Segment Start: INFORMATION GIVEN

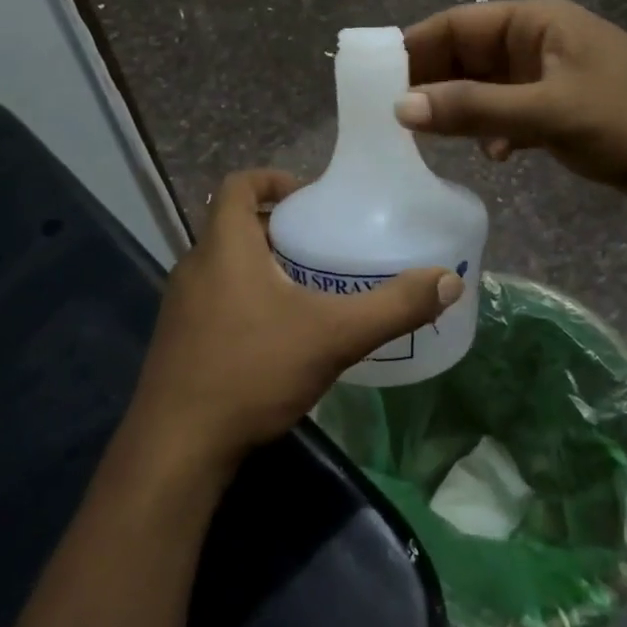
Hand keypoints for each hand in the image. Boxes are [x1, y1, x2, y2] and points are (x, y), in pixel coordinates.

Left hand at [126, 169, 462, 475]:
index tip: (310, 196)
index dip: (273, 179)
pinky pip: (215, 298)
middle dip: (279, 228)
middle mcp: (195, 266)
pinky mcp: (178, 339)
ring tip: (310, 287)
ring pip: (225, 265)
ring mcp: (180, 306)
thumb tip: (449, 281)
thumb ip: (393, 307)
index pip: (238, 185)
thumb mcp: (334, 336)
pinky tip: (279, 334)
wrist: (177, 448)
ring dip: (263, 265)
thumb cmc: (252, 371)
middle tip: (323, 244)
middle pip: (235, 225)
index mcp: (224, 247)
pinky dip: (247, 298)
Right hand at [397, 0, 626, 210]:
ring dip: (457, 111)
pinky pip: (506, 115)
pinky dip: (491, 132)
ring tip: (422, 139)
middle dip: (430, 84)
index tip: (372, 79)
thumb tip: (401, 107)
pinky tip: (492, 158)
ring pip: (483, 88)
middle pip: (465, 56)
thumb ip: (477, 109)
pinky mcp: (556, 112)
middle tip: (388, 118)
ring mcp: (546, 79)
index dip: (413, 48)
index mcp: (535, 23)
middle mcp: (535, 44)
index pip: (457, 25)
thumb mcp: (550, 112)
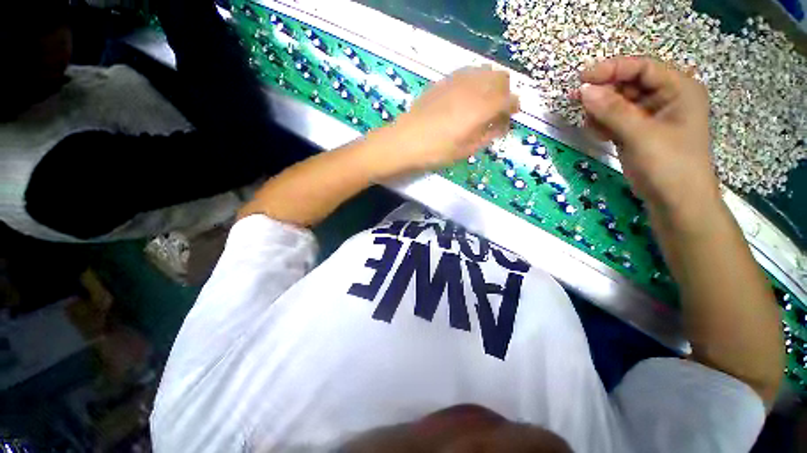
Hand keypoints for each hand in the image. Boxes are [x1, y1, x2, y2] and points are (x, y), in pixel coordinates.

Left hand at [370, 66, 519, 177]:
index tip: (510, 116)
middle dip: (504, 92)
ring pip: (485, 70)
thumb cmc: (436, 151)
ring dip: (490, 83)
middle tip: (496, 109)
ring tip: (481, 102)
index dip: (513, 107)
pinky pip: (467, 72)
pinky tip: (465, 95)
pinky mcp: (443, 80)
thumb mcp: (465, 150)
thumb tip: (501, 125)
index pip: (509, 99)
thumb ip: (487, 136)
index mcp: (481, 109)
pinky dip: (474, 80)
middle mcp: (473, 88)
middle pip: (501, 78)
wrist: (405, 140)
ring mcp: (457, 81)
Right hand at [577, 57, 719, 227]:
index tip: (582, 78)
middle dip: (603, 92)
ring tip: (589, 123)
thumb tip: (583, 91)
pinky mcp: (638, 133)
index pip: (642, 68)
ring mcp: (651, 117)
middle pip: (628, 84)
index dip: (612, 69)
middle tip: (577, 100)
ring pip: (619, 103)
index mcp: (678, 89)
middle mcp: (666, 98)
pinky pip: (615, 120)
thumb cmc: (669, 165)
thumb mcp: (640, 135)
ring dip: (600, 111)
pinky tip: (597, 133)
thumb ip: (612, 111)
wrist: (676, 203)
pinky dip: (603, 124)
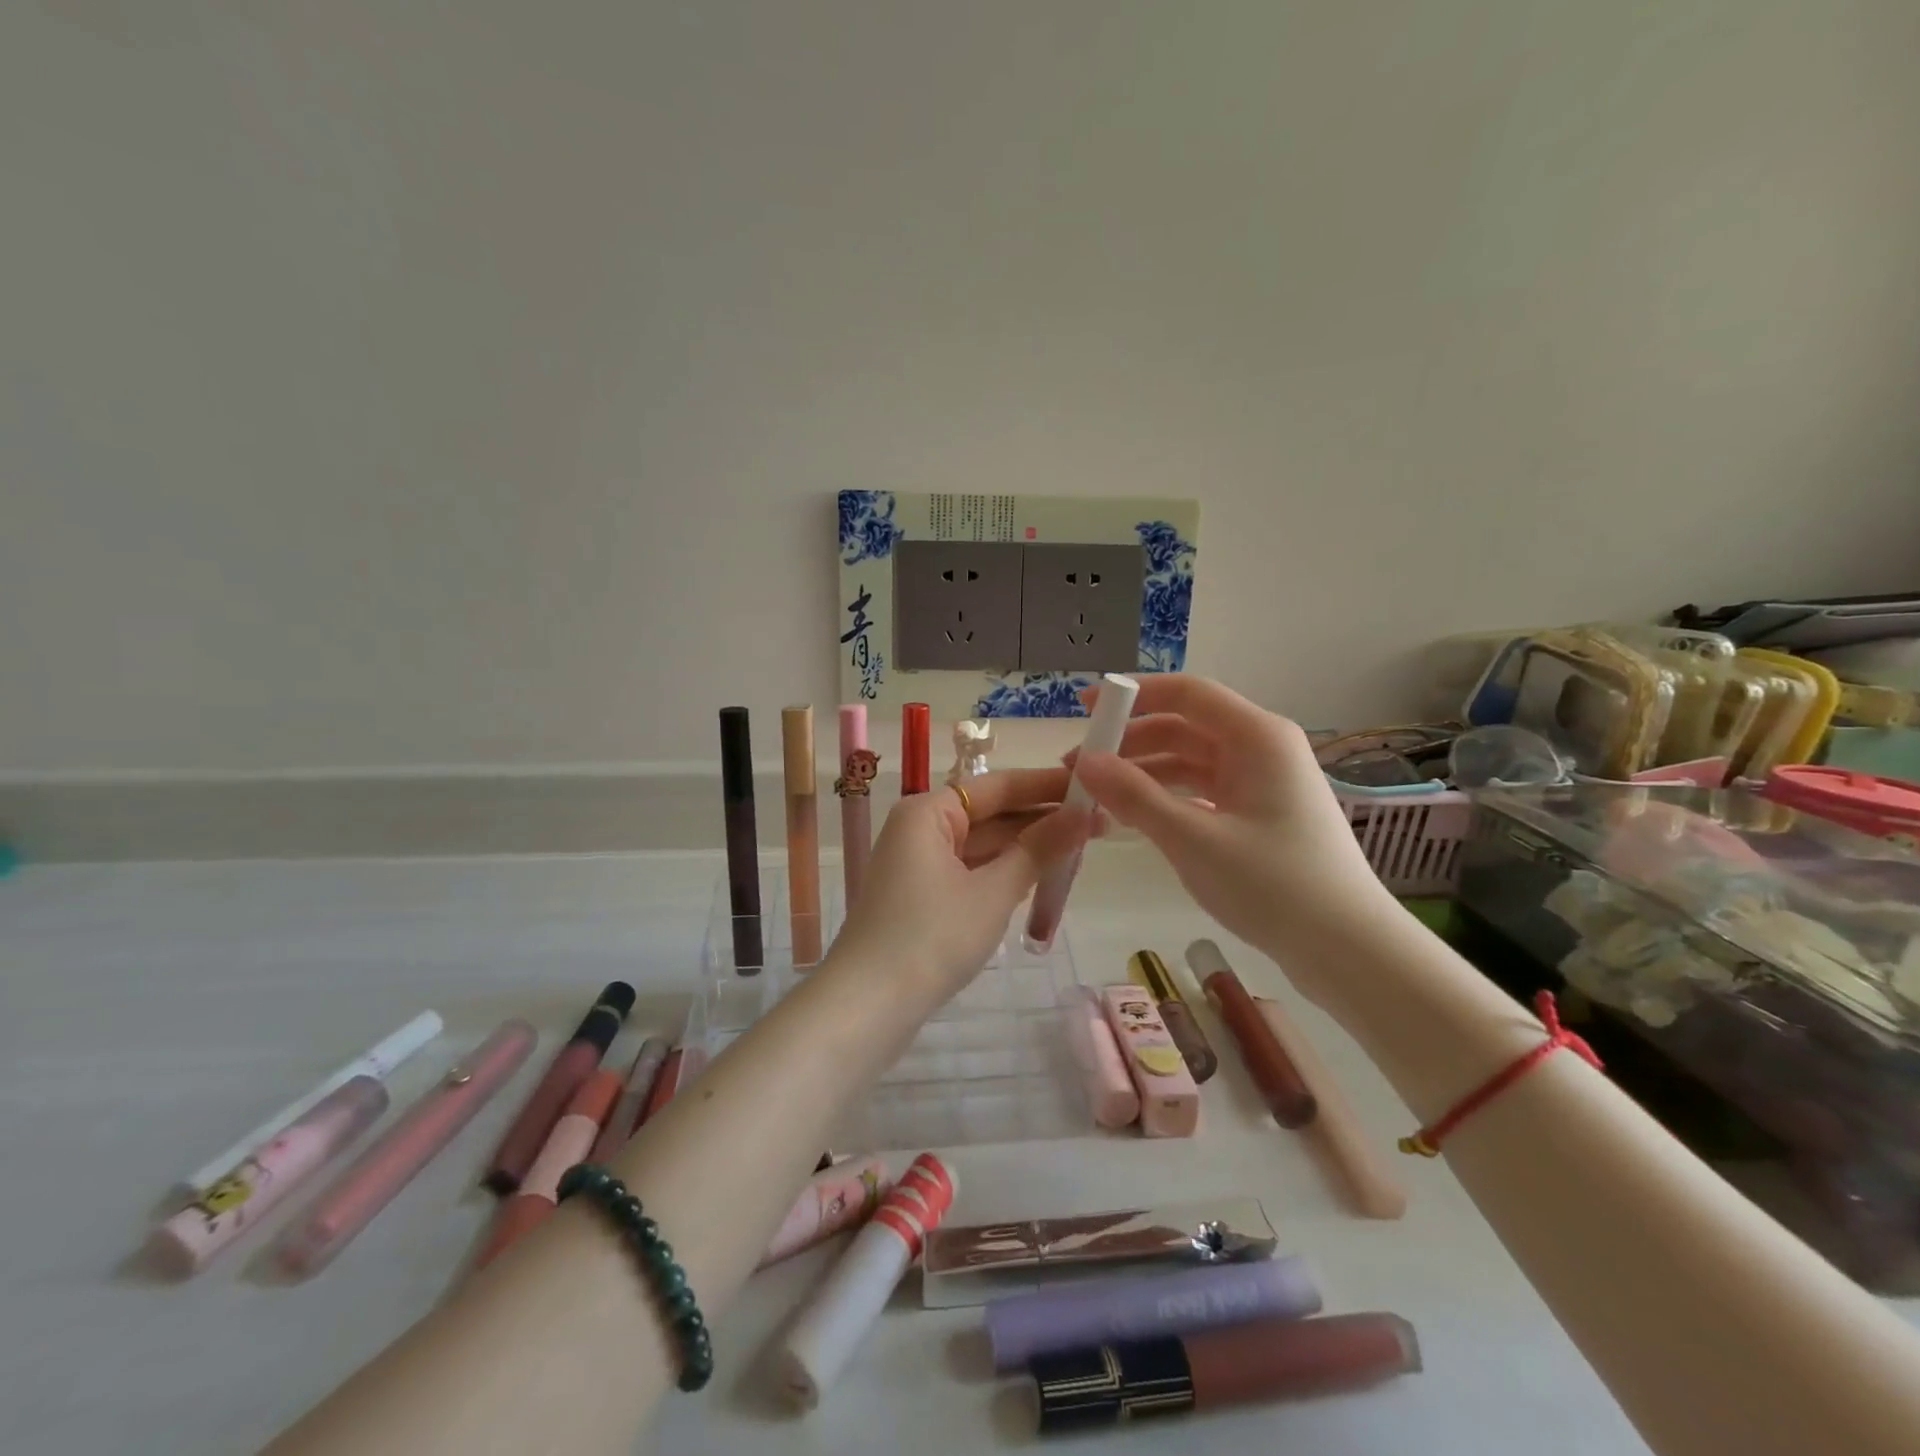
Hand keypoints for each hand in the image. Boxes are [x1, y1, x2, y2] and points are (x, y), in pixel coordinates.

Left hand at [836, 770, 1093, 998]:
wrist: (868, 1006)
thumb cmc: (931, 937)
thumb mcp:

Segment End: INFORMATION GIVEN

§ **WHAT THE TASK ASKS**
Output the records above exactly, leaving out pictures.

§ **SOLVED EXERCISE**
Hand keypoints for each hand in the image. Boxes are [x1, y1, x2, y2] and points are (x, y), in pixel coordinates.

Left hand at [126, 169, 462, 475]:
index tip: (310, 196)
index dip: (273, 179)
pinky pip: (215, 298)
middle dip: (279, 228)
middle mcp: (195, 266)
pinky mcp: (178, 339)
ring tip: (310, 287)
ring pip: (225, 265)
ring mcp: (180, 306)
thumb tip: (449, 281)
thumb ip: (393, 307)
index pip: (238, 185)
thumb mcp: (334, 336)
pinky tip: (279, 334)
wrist: (177, 448)
ring dip: (263, 265)
thumb cmc: (252, 371)
middle tip: (323, 244)
middle pip: (235, 225)
index mcp: (224, 247)
pinky dip: (247, 298)
Right hand at [397, 0, 626, 210]:
ring dip: (457, 111)
pinky pip: (506, 115)
pinky dip: (491, 132)
ring tip: (422, 139)
middle dip: (430, 84)
index tip: (372, 79)
thumb tip: (401, 107)
pinky tip: (492, 158)
ring pip: (483, 88)
middle pip: (465, 56)
thumb ip: (477, 109)
pinky mcp: (556, 112)
middle tip: (388, 118)
ring mcp: (546, 79)
index dip: (413, 48)
index mcp: (535, 23)
middle mcp: (535, 44)
index pip: (457, 25)
thumb mcp: (550, 112)
Hand keypoints for each hand in the image. Boxes are [x1, y1, x2, y2] and points are (x, y), in pixel coordinates.

Left hand at [370, 66, 519, 177]:
index tip: (510, 116)
middle dip: (504, 92)
ring pip: (485, 70)
thumb cmc: (436, 151)
ring dip: (490, 83)
middle tip: (496, 109)
ring tip: (481, 102)
index dip: (513, 107)
pinky pip: (467, 72)
pinky tip: (465, 95)
pinky mcp: (443, 80)
thumb mcp: (465, 150)
thumb tip: (501, 125)
index pip: (509, 99)
thumb ip: (487, 136)
index mcp: (481, 109)
pinky dip: (474, 80)
middle mcp: (473, 88)
middle pip: (501, 78)
wrist: (405, 140)
ring mcp: (457, 81)
Right hand at [577, 57, 719, 227]:
index tip: (582, 78)
middle dip: (603, 92)
ring tip: (589, 123)
thumb tip: (583, 91)
pinky mcp: (638, 133)
index pip: (642, 68)
ring mcp: (651, 117)
middle pip: (628, 84)
index dip: (612, 69)
middle tip: (577, 100)
ring pip: (619, 103)
index mcp: (678, 89)
middle mcp: (666, 98)
pinky pip: (615, 120)
thumb cmc: (669, 165)
thumb mcp: (640, 135)
ring dip: (600, 111)
pinky tip: (597, 133)
thumb ip: (612, 111)
wrist: (676, 203)
pinky dip: (603, 124)
Hand keypoints for each hand in the image. Boxes are [x1, y1, x2, y2] and points are (x, y), in pixel coordinates.

Left hand at [836, 770, 1093, 998]:
wrist: (868, 1006)
thumb cmc: (931, 937)
thumb mcp:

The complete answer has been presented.